> _Records_
——————

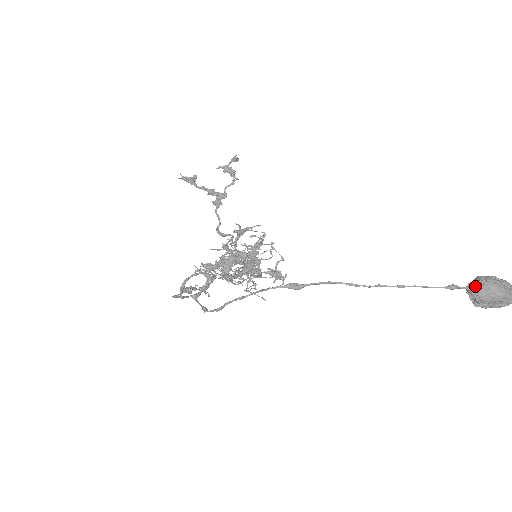
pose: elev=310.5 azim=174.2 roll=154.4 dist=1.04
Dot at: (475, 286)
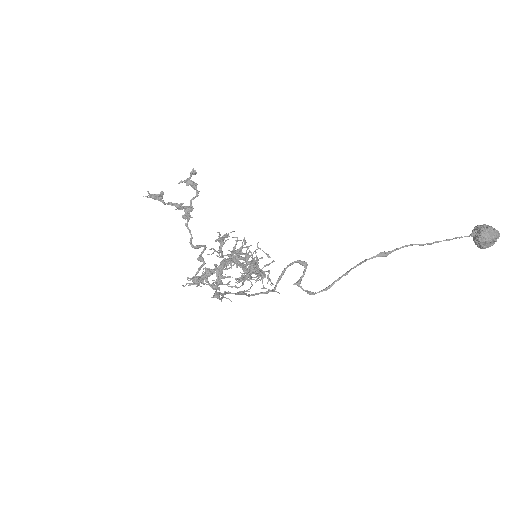
Dot at: (483, 232)
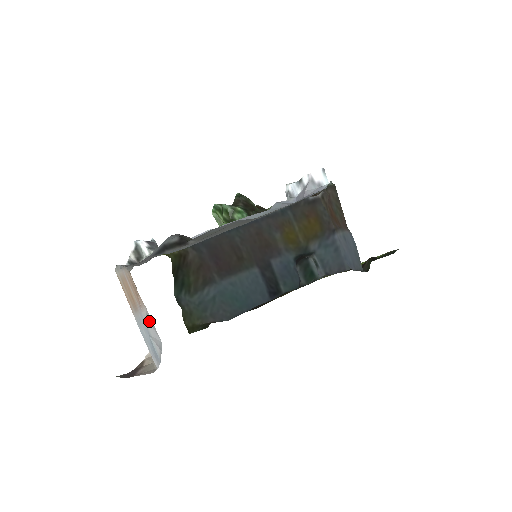
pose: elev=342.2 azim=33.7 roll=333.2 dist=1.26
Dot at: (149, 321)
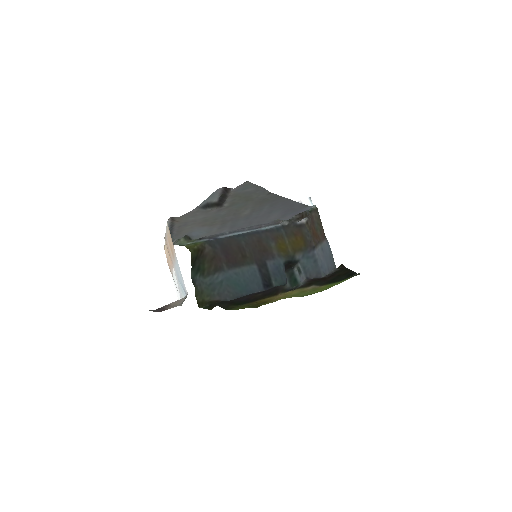
Dot at: occluded
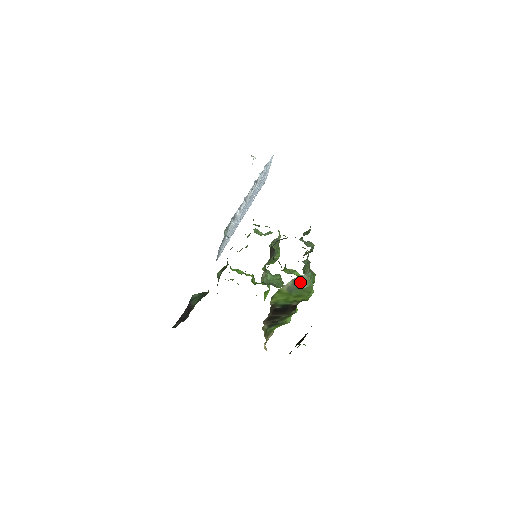
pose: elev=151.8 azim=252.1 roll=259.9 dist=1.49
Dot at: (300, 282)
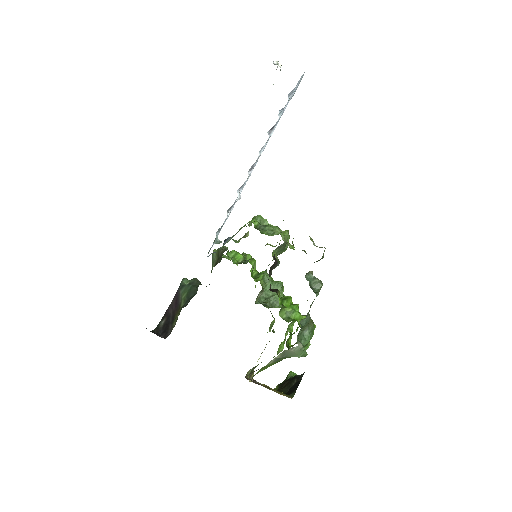
Dot at: (291, 353)
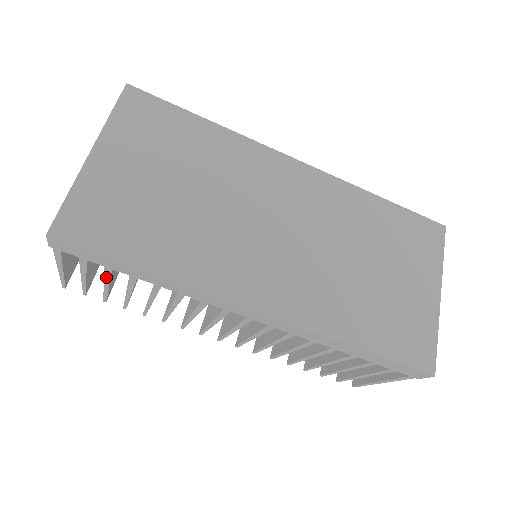
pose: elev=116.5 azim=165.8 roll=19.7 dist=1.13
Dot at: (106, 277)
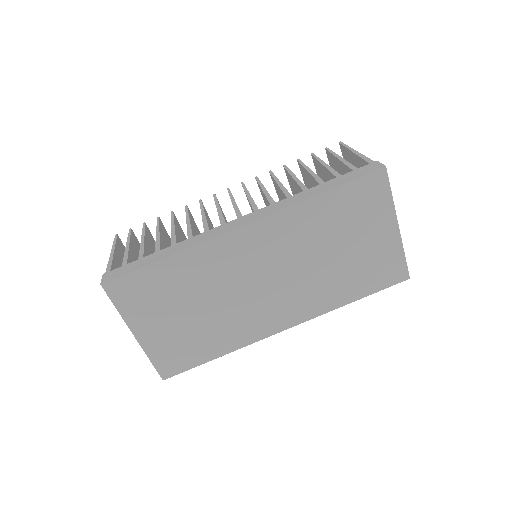
Dot at: occluded
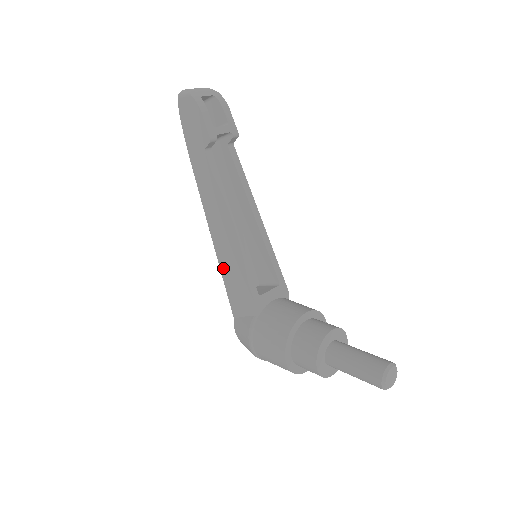
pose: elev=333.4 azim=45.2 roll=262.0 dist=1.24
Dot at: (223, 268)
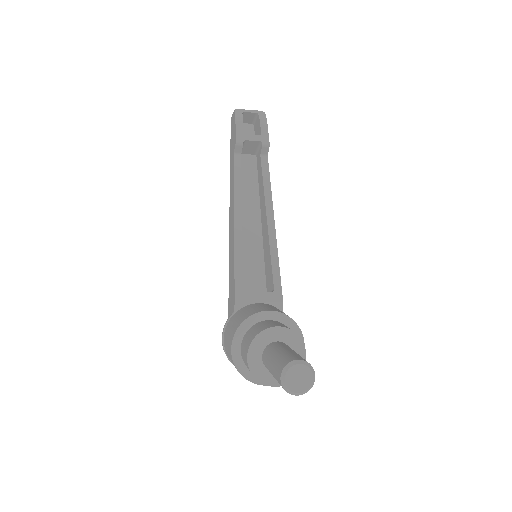
Dot at: (229, 266)
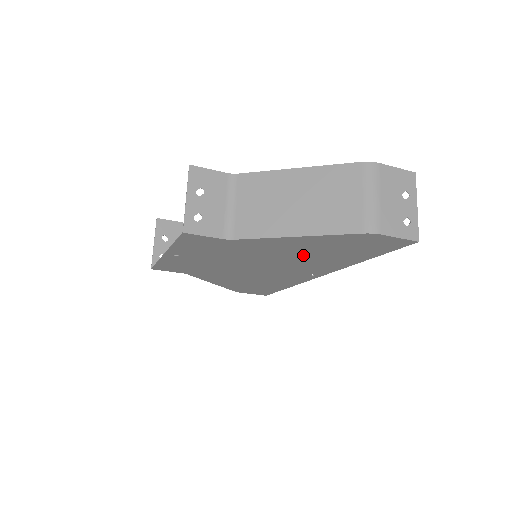
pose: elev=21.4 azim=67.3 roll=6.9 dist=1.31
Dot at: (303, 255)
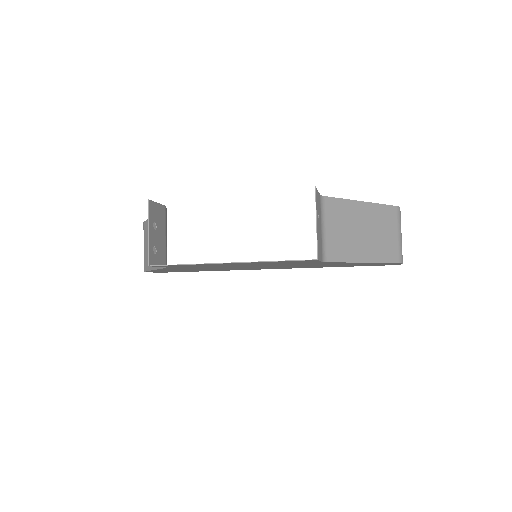
Dot at: (321, 265)
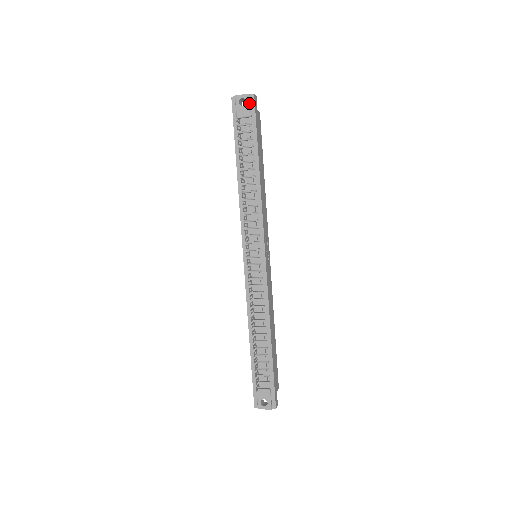
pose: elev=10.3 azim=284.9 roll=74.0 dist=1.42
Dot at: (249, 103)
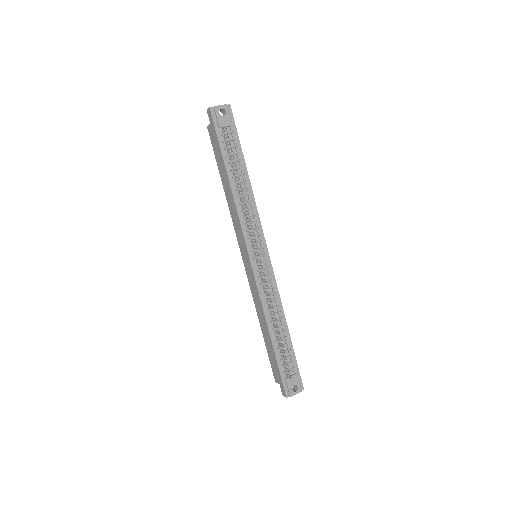
Dot at: (229, 113)
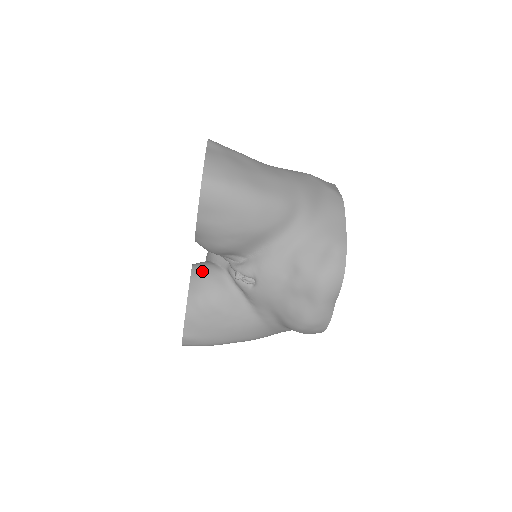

——————

Copy out every line of the entries above character for character, leaving out the pictures.

pose: elev=310.5 azim=174.2 roll=154.4 dist=1.04
Dot at: (475, 286)
Dot at: (483, 232)
pose: elev=342.2 azim=33.7 roll=333.2 dist=1.26
Dot at: (149, 321)
Dot at: occluded
pose: elev=151.8 azim=252.1 roll=259.9 dist=1.49
Dot at: (300, 282)
Dot at: (291, 353)
pose: elev=116.5 azim=165.8 roll=19.7 dist=1.13
Dot at: (106, 277)
Dot at: occluded
pose: elev=333.4 azim=45.2 roll=262.0 dist=1.24
Dot at: (223, 268)
Dot at: (229, 266)
pose: elev=21.4 azim=67.3 roll=6.9 dist=1.31
Dot at: (303, 255)
Dot at: (321, 265)
pose: elev=10.3 azim=284.9 roll=74.0 dist=1.42
Dot at: (249, 103)
Dot at: (229, 113)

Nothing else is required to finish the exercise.